▼

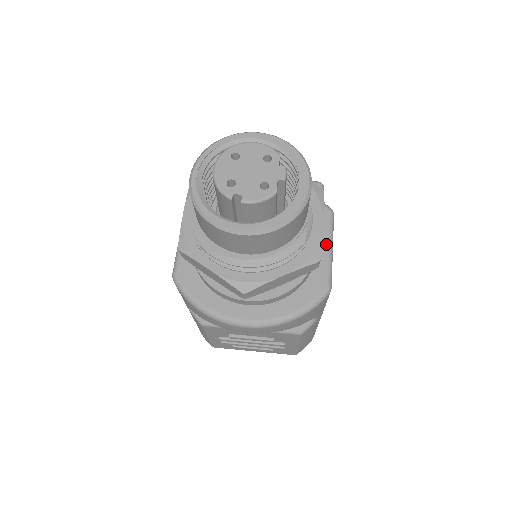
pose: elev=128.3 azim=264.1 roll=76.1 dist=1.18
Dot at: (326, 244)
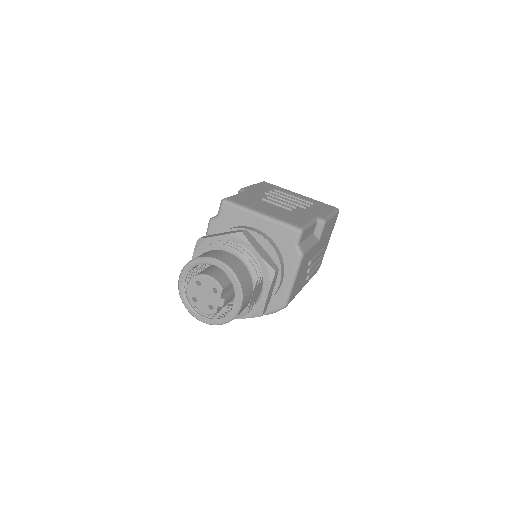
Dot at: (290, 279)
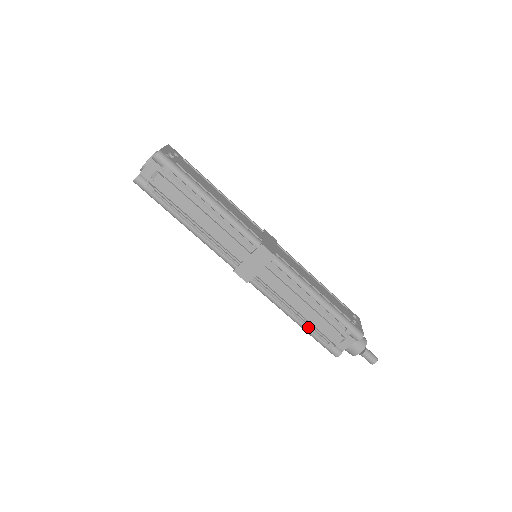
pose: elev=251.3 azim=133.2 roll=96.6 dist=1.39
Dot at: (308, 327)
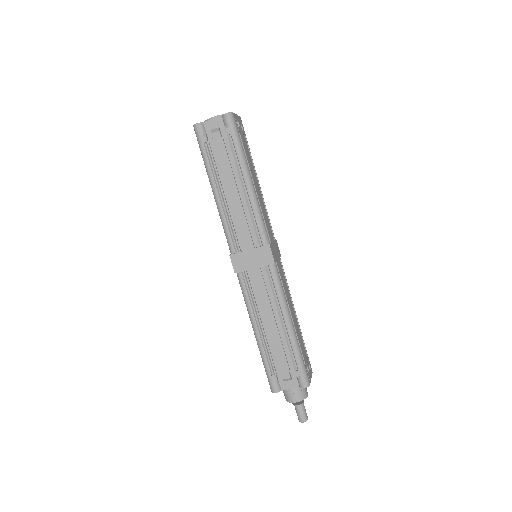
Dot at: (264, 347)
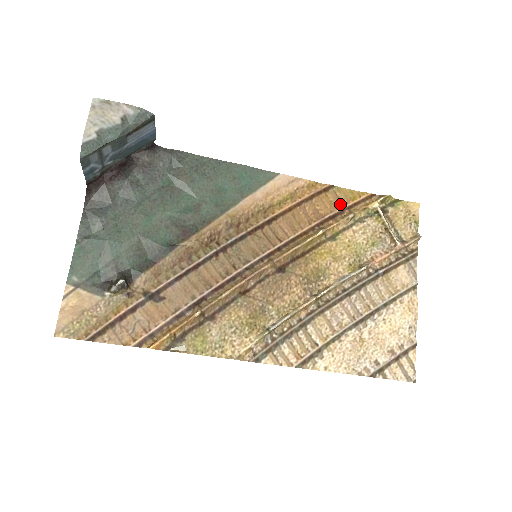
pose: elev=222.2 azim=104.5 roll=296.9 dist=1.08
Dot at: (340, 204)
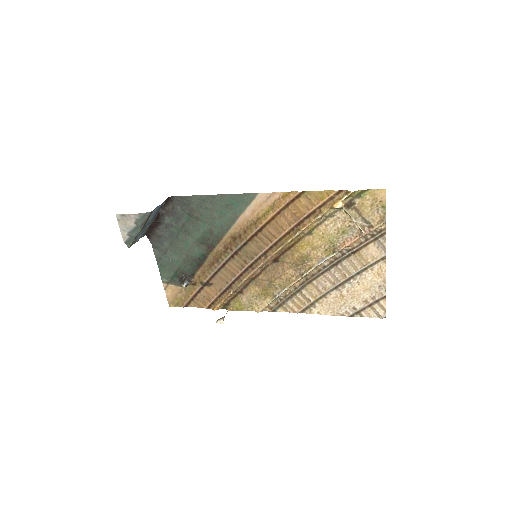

▲

### GOAL
Turn every line of the listing above into a numbered list, skipping blank lines. Leave the pictures out of your answer.

### SOLUTION
1. pose: elev=128.3 azim=264.1 roll=76.1 dist=1.18
2. Dot at: (326, 244)
3. Dot at: (290, 279)
4. pose: elev=251.3 azim=133.2 roll=96.6 dist=1.39
5. Dot at: (308, 327)
6. Dot at: (264, 347)
7. pose: elev=222.2 azim=104.5 roll=296.9 dist=1.08
8. Dot at: (340, 204)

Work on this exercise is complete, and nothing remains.